Work to be completed: Can you format every line of the material below as a numbered list, skipping blank lines and leaving the pictures out?

Input rows:
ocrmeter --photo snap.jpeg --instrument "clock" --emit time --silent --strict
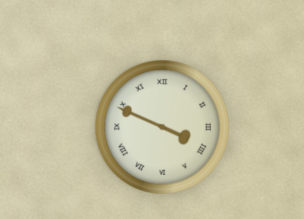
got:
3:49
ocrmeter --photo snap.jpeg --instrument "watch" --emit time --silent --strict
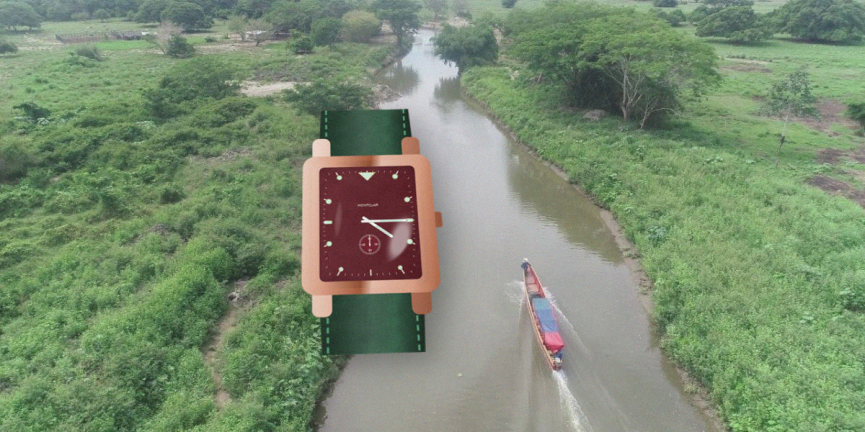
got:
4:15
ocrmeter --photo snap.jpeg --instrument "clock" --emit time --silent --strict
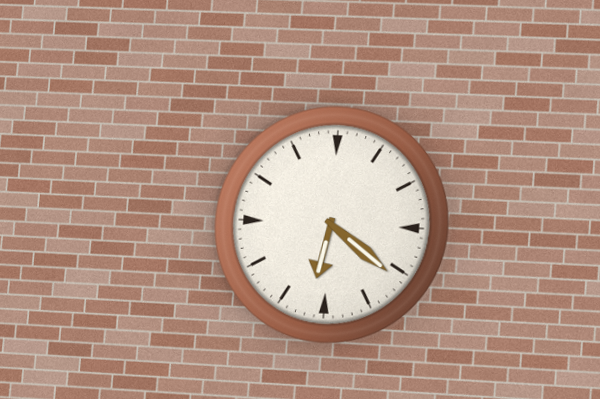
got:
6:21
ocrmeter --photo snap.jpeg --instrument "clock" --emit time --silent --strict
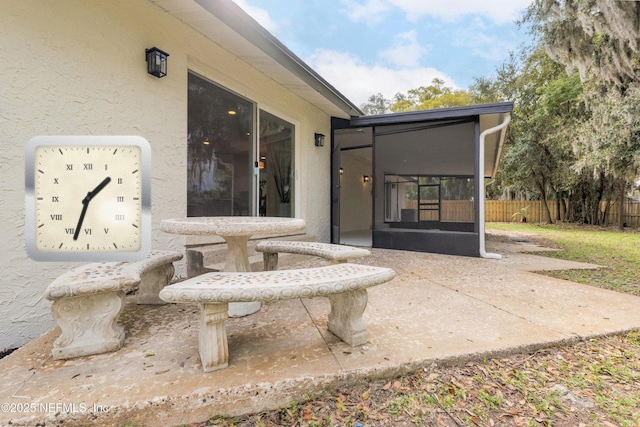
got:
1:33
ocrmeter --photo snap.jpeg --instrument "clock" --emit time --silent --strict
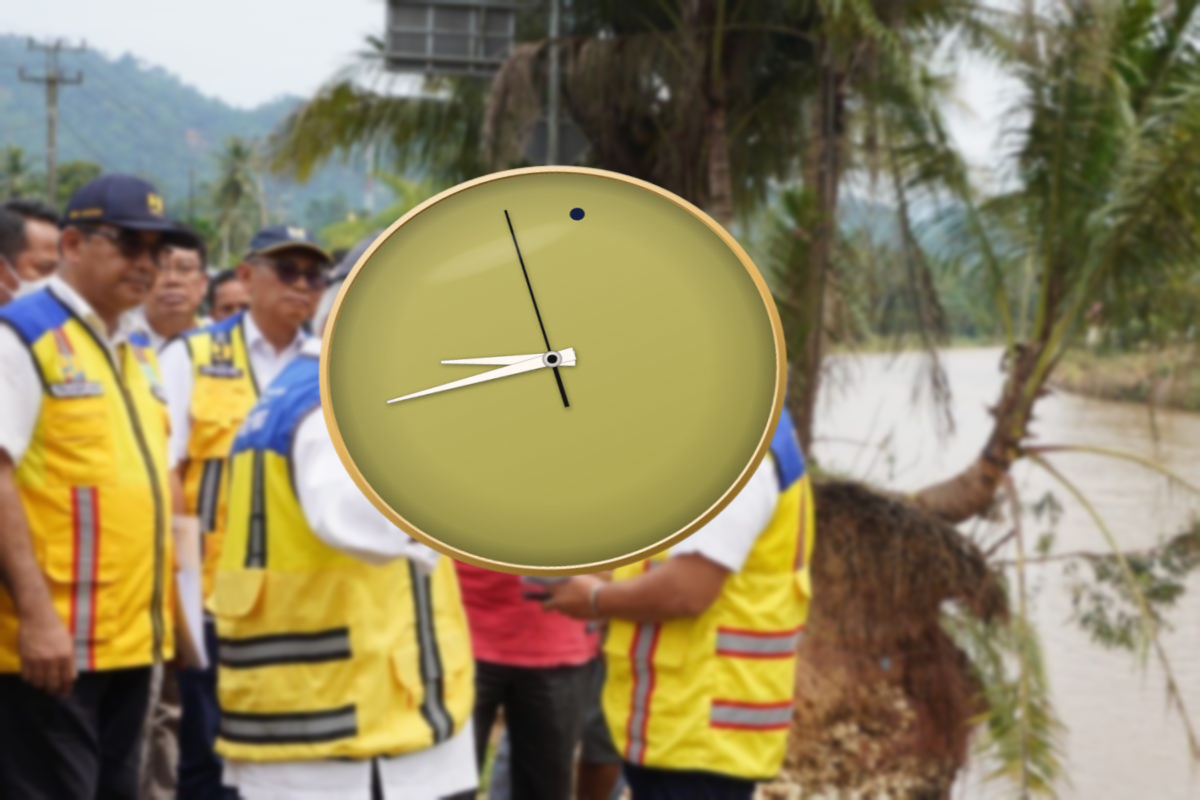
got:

Answer in full:
1. ocrmeter --photo snap.jpeg --instrument "clock" --emit time --silent --strict
2. got:
3. 3:49
4. ocrmeter --photo snap.jpeg --instrument "watch" --emit time --silent --strict
5. got:
6. 4:15
7. ocrmeter --photo snap.jpeg --instrument "clock" --emit time --silent --strict
8. got:
9. 6:21
10. ocrmeter --photo snap.jpeg --instrument "clock" --emit time --silent --strict
11. got:
12. 1:33
13. ocrmeter --photo snap.jpeg --instrument "clock" --emit time --silent --strict
14. got:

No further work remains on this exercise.